Federal Budget - Too Much of a Good Thing

Article by Dale Woodruff

as featured in the Farm Weekly issue 19 November 2020

The 2020-21 Federal Budget was all about Government spending, tax cuts, and tax concessions to increase jobs and drive a recovery from the COVID-19 Pandemic. The most significant measure for the Ag sector is the Temporary Full Expensing of Capital Assets.

In summary, the new rules (commencing 6th Oct 2020) are:

  • Businesses with an aggregated turnover of less than $50 million will be able to deduct the cost of both new and second-hand assets first used or installed by 30th Jun 2022. There is no upper limit to the cost of the asset. For example, a tractor purchased & delivered in February 2021 for $500,000 will be a full write off in the 2020/21 financial year.

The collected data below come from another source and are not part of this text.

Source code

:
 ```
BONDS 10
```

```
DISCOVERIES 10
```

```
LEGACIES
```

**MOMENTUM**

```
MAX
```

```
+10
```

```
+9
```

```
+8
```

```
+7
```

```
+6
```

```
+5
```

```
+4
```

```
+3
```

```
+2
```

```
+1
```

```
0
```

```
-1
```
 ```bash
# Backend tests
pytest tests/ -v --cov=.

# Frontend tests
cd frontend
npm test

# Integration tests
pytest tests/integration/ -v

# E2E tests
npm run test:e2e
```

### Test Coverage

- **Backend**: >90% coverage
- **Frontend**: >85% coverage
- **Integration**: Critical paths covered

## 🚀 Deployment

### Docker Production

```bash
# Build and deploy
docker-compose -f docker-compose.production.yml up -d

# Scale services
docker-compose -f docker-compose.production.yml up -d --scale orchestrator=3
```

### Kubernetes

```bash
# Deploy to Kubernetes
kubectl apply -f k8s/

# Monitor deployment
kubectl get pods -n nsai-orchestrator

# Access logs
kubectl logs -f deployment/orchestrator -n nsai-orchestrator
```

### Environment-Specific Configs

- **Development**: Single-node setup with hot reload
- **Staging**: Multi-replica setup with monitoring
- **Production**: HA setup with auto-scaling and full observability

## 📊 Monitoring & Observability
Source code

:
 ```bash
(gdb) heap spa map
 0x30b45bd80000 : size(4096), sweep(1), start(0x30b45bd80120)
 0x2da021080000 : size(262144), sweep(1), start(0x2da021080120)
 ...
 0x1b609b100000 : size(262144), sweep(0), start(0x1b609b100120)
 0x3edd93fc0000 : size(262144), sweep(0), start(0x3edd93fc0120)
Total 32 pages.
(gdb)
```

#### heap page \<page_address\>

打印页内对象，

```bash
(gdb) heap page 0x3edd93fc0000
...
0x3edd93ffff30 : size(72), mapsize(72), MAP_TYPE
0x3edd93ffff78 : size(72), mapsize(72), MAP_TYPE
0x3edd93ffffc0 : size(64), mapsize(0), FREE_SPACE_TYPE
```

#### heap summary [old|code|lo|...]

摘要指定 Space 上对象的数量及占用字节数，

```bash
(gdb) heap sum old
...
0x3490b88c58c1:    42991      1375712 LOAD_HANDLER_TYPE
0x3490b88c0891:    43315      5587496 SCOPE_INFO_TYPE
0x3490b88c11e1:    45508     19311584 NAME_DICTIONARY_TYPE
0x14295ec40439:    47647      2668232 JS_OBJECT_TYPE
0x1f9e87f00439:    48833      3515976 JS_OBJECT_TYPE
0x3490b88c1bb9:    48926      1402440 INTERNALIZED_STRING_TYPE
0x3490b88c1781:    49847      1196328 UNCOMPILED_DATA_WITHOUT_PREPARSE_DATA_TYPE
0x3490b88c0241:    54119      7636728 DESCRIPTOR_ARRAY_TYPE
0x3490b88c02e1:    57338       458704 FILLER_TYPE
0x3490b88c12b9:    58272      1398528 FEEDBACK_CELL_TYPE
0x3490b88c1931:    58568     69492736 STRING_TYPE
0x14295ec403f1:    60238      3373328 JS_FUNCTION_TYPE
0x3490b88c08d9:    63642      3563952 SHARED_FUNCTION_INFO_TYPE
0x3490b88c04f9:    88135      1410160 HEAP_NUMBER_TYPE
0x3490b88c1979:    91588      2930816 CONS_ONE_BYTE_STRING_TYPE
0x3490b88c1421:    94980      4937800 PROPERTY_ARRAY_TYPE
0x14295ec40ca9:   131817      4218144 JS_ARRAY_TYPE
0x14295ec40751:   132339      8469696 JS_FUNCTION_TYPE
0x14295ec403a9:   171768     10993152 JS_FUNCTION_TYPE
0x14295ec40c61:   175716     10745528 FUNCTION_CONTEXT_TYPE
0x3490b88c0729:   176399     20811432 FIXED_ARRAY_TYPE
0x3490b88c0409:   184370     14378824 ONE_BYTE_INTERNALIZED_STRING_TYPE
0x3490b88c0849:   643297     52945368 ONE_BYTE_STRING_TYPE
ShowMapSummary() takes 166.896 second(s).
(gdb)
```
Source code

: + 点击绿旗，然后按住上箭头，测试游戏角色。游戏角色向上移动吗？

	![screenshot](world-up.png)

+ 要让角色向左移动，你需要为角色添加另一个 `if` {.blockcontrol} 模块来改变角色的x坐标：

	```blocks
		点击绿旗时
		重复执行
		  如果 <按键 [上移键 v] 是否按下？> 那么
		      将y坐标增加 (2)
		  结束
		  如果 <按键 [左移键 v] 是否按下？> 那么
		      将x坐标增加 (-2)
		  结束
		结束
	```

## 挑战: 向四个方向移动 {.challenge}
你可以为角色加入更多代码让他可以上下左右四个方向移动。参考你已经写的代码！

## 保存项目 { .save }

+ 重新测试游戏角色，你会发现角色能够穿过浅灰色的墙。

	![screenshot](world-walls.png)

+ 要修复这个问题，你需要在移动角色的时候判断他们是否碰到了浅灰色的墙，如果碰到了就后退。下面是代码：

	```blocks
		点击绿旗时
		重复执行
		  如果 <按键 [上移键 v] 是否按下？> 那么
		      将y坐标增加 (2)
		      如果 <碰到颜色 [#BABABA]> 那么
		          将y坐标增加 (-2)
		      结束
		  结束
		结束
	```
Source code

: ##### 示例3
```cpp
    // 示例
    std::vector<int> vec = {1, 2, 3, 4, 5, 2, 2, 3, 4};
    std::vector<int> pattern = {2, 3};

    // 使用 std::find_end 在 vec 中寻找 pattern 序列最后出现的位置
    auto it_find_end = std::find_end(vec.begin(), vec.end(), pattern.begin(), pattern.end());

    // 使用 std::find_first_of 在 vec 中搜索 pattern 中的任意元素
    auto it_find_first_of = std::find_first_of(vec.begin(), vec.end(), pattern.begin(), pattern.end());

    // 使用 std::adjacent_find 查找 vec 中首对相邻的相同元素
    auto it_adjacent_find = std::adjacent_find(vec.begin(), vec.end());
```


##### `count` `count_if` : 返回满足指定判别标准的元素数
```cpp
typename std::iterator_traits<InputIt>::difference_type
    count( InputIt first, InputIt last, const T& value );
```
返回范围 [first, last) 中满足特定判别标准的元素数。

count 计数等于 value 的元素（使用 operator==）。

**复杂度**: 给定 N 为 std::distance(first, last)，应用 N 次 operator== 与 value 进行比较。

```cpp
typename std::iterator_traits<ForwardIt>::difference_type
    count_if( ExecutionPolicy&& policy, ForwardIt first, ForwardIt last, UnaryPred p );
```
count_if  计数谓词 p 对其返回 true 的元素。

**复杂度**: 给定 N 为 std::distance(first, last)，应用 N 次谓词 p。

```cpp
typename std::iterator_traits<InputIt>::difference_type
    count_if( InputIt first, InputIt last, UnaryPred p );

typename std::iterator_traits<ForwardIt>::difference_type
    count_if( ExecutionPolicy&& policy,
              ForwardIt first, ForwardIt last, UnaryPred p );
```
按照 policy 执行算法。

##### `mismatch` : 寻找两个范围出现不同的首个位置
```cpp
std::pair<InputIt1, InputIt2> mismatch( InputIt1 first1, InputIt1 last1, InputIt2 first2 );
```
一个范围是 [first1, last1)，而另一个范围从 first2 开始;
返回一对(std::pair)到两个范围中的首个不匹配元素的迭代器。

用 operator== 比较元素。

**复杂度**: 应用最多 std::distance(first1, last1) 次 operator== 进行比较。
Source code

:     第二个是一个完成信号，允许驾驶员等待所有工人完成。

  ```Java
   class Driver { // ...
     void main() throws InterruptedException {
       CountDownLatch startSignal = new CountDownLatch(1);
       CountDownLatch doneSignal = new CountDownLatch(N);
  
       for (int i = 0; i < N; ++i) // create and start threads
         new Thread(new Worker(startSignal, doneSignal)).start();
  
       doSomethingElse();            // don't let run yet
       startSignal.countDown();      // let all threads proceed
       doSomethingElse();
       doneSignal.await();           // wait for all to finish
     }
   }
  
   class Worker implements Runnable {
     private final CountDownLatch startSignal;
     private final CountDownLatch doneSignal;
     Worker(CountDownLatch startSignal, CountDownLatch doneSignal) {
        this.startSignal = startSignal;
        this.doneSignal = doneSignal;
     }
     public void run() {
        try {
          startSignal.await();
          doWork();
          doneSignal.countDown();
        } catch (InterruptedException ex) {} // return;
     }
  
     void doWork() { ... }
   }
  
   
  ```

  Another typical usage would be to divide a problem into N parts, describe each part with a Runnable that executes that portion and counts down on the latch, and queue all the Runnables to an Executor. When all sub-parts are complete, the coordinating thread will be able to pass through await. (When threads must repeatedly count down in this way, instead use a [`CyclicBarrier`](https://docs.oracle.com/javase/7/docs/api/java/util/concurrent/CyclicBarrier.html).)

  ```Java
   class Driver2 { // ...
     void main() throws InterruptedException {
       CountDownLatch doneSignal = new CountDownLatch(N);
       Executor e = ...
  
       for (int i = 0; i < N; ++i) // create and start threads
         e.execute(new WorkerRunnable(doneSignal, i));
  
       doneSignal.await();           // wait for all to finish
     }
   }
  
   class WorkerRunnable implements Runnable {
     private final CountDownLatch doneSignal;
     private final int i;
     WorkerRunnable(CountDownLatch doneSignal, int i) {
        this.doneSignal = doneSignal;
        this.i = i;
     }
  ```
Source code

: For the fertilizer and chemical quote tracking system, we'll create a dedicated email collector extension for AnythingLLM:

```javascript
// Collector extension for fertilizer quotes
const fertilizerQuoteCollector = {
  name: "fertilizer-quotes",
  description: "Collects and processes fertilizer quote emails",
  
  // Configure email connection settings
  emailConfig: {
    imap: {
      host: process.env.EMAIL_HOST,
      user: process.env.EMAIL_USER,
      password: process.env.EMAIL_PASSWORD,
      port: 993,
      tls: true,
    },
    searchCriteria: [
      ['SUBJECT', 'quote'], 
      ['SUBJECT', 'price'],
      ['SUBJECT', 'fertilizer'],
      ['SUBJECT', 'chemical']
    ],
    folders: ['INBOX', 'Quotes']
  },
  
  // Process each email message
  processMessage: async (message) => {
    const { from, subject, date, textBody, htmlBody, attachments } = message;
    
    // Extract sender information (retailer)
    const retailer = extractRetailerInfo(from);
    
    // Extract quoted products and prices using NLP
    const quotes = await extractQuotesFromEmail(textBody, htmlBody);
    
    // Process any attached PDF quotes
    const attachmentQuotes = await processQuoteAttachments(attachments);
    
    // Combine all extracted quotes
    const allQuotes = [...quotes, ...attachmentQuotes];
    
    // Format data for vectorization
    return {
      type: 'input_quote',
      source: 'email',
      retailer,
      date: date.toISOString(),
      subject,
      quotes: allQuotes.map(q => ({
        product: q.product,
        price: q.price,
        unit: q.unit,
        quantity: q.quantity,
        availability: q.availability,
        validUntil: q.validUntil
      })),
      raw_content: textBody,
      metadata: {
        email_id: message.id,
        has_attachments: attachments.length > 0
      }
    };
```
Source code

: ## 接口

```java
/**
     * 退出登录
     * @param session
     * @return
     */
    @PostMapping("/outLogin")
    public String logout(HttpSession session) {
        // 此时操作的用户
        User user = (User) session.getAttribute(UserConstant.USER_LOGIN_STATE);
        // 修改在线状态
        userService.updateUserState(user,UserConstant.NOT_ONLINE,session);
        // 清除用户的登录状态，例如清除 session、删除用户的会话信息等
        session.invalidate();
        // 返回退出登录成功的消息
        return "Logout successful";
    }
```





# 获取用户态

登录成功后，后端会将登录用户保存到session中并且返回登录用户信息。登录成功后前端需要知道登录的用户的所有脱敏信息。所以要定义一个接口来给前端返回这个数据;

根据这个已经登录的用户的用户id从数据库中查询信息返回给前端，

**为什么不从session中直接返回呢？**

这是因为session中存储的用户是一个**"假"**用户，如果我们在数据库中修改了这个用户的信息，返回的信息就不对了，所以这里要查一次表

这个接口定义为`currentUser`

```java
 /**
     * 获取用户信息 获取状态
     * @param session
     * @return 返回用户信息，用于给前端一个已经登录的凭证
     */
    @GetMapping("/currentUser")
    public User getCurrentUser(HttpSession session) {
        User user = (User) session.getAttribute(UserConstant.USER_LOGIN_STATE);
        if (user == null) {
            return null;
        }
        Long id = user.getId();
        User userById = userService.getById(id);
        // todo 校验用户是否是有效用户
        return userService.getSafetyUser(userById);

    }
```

This is a significant expansion of the current instant asset write off provisions that limit the write off to assets costing less than $150,000 and first used or installed ready for use by 31st Dec 2020.

  • Businesses with an aggregated turnover of less than $10 million can deduct the balance of their simplified depreciation pool balance at the end of 30th Jun 2021. This will include assets costing more than $150,000  acquired prior to 6th Oct 2020 and allocated to the small business pool.

I cannot overstate the significance of this measure! For example, if the value of the small business pool (the written down tax value of all existing plant & equipment) is $800,000, a tax deduction of $800,000 will arise in the 2020/21 financial year. If the $500K tractor mentioned above was also purchased, a depreciation deduction of $1.3m will arise in the 2020/21 financial year!!

Are these measures a good thing or just a short term ‘sugar hit’ leading to financial pain in the future?

For many of our clients, the 2020/21 and 2021/22 financial years will be a ‘tax holiday’. The write off of all plant will lead to minimal taxable income or tax losses carried forward into future years. But what happens after that?

Beyond 2021/22, the sale of plant may result in unexpected taxable income.  If the sold item belongs to the pool, the profit could be offset against the purchase of other plant acquired in the year of sale. If the sold item doesn’t belong to the pool (e.g. it was purchased after 6th Oct 2020 and written off), the resulting profit cannot be offset against other plant purchases. For example, the trade-in of the tractor mentioned above for $200,000 will result in a profit of $200,000. If a $500,000 replacement is purchased, the deduction might be only $75,000. The net result is a taxable profit of $125,000!

Debt reduction during the 2021 and 2022 ‘tax holiday’ will be important given that some high tax years may follow.

If your depreciation pool is already high, further plant purchases prior to 30th June 2021 may not provide any tax benefits. In fact, it could be a tax disadvantage. For example, the purchase of plant could lead to a tax loss in a trading trust, meaning the loss of franking credits attaching to dividends and/or the missed opportunity to utilise individual tax-free thresholds.

The 2020/21 financial year will be like no other from a tax planning perspective. The immediate write off of plant is a radical measure the likes of which I haven’t seen in my 27 years as a tax accountant. Planning will be imperative to avoid unexpected outcomes. For many, income tax will disappear entirely for a couple of years, but there could be a sting in the tail.

 

Disclaimer: This content provides general information only, current at the time of production. Any advice in it has been prepared without taking into account your personal circumstances. You should seek professional advice before acting on any material.